I would never call the American people “naïve” for believing that a politician would follow through on the promises made while on the campaign trail. But they are often pleasantly surprised when one of those politicians actually believes he should make good on commitments to voters.
The 2010 Republican campaign platform, known as “The Pledge to America,” contained many laudable and worthwhile goals, including promises to cut $100 billion of spending in the first year of a Republican majority, renew transparency and openness in the law-making process, and stop permanently all job-killing tax hikes.
The promised cuts never happened. In fact, Congress committed to spending more in Fiscal Year 2012 than it had in Fiscal Year 2011. And this Congress took out another $2.1 trillion in debt to be repaid by future generations. Sure, requirements to reduce spending were included in the overall package, but to this date, nothing has been cut. To make matters worse, efforts are underway to delay or cancel these planned cuts before they even take place.
Sunlight shined for a few months—notably during the lengthy floor debate and open amendment process for H.R. 1—but disappeared soon thereafter. The 72-hour rule, a commitment to give the public three days to examine bills before considering them, was set aside for some of the most expensive pieces of legislation, including the December 2011 “megabus.”
When it comes to tax reform, Republicans still have a chance to make good on their promise. But the clock is ticking. The U.S. now suffers from the highest corporate tax rate in the world, coupled with the looming expiration of the Bush-Obama tax cuts at the end of this year, when income, capital gains, and death taxes will all increase. On top of that, the Social Security tax holiday expires at the end of December. And we cannot forget about non-tax issues coming in the next few months: the debt ceiling will be breached again, and it is unlikely a budget will be in place for the fiscal year beginning October 1.
When the House passed the “Path to Prosperity” budget drafted by my colleague, Rep. Paul Ryan, “tax reform” was included, but in name only. The bill lacked a provision that would have required a later House vote on such reform, which meant that its proposal was merely a few words on a page. For that reason, I was one of two Republicans on the Budget Committee who opposed the Ryan budget in committee, and one of ten House Republicans to oppose it on the floor.
No doubt Ryan deserves praise and recognition for his willingness to offer a bold budget. Finally someone in Washington is talking about the fiscal crisis that is already bad, and about to get worse as a result of out-of-control entitlement spending. Unfortunately, he is up against establishment forces that prefer not to rock the boat, and hope that things will just quiet down until after the election.

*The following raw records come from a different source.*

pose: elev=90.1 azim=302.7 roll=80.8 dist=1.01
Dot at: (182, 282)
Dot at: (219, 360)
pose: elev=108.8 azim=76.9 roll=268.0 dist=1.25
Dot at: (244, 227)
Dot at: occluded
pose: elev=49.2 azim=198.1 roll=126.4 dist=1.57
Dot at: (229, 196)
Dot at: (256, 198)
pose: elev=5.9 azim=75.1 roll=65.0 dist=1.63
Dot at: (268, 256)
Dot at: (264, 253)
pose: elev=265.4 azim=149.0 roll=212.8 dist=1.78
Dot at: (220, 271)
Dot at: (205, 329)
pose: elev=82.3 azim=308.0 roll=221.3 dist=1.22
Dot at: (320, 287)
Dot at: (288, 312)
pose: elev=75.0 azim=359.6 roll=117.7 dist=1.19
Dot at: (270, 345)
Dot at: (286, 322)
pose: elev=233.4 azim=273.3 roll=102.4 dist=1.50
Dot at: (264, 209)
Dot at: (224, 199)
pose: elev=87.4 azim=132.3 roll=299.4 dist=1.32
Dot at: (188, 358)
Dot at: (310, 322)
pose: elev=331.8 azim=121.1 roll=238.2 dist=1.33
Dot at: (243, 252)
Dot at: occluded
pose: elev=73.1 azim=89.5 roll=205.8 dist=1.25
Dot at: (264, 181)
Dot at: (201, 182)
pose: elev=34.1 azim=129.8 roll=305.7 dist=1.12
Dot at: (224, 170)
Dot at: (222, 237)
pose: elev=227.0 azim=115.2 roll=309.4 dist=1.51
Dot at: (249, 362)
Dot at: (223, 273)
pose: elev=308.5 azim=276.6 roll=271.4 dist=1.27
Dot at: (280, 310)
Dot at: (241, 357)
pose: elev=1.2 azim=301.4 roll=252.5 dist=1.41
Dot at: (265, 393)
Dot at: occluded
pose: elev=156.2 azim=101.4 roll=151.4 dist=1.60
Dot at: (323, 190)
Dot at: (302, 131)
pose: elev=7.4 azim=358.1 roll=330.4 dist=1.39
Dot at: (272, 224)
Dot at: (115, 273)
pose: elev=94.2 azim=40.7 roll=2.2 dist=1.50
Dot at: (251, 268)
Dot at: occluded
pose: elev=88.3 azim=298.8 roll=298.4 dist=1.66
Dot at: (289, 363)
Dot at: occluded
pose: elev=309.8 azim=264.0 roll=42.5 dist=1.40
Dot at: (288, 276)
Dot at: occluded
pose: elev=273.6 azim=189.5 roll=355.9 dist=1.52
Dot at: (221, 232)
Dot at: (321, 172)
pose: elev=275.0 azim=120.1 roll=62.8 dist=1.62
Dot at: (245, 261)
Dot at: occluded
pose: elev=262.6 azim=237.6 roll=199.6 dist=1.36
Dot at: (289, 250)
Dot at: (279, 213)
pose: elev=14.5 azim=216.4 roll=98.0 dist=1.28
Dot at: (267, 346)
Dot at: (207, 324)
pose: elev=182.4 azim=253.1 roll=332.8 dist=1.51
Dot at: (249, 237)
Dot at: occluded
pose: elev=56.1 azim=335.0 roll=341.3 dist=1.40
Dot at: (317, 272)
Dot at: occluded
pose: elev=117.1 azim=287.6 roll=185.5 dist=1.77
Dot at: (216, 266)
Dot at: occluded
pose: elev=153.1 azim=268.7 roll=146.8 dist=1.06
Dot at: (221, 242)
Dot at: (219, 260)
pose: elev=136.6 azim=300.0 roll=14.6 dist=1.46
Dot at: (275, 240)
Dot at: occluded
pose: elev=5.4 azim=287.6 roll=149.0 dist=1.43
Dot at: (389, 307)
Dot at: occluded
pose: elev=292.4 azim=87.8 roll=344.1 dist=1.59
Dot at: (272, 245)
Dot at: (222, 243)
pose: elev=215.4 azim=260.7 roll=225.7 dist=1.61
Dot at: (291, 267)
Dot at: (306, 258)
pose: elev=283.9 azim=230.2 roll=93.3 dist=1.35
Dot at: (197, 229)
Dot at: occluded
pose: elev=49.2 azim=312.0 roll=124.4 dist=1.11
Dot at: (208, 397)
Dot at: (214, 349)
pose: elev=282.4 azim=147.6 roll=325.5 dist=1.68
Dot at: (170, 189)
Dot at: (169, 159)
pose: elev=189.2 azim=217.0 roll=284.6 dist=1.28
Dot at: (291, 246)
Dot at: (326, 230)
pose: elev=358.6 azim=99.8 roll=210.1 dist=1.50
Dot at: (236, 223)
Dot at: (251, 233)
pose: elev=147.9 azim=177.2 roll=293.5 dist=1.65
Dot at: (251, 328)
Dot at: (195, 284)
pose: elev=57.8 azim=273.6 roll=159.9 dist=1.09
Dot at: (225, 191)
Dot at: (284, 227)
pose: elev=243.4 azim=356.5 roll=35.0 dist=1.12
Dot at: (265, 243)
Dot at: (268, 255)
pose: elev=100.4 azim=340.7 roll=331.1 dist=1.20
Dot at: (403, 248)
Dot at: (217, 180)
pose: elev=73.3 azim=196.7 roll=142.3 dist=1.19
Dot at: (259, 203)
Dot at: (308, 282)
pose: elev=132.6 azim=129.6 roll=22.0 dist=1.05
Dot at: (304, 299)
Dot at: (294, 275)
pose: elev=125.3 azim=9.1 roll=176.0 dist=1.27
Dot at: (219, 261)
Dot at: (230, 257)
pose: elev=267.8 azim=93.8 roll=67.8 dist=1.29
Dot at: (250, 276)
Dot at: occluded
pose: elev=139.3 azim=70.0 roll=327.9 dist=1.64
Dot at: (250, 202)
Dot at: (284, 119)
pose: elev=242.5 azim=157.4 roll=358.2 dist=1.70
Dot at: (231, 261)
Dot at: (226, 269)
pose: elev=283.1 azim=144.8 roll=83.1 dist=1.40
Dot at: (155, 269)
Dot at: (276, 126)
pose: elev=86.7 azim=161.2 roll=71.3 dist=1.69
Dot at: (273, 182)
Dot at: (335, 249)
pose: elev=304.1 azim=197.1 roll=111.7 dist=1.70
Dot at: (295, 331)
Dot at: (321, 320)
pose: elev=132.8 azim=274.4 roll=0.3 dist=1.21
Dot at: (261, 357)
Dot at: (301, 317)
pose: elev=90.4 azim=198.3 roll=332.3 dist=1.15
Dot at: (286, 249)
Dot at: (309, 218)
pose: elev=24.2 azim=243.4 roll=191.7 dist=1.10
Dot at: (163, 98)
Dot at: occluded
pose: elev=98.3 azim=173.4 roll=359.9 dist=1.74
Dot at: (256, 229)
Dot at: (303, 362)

While many in Washington talk about the need for comprehensive tax reform to provide some much-needed “certainty,” there is not a plan—let alone any action—for turning this talk into reality. Soon enough, December will roll around, and a lame-duck Congress (and, hopefully, a lame-duck President) will have to sort out the mess with little political incentive to make bold changes.
One way to avoid the end-of-year looming tax hikes is to make permanent the Bush-Obama tax cuts. I have introduced The American Opportunity and Freedom Act (H.R. 3804) to ensure income and capital gains taxes remain at the rates families have enjoyed for the past decade. This legislation repeals the death tax and alternative minimum tax, and prevents the Obamacare taxes from going into effect in 2014.
It is to the political advantage of Republicans to push for comprehensive tax reform now, not after the election. After all, it is one of the few remaining opportunities to fulfill a promise made to voters just two years ago. Let’s gratify some, astonish the rest, and get tax reform done once and for all.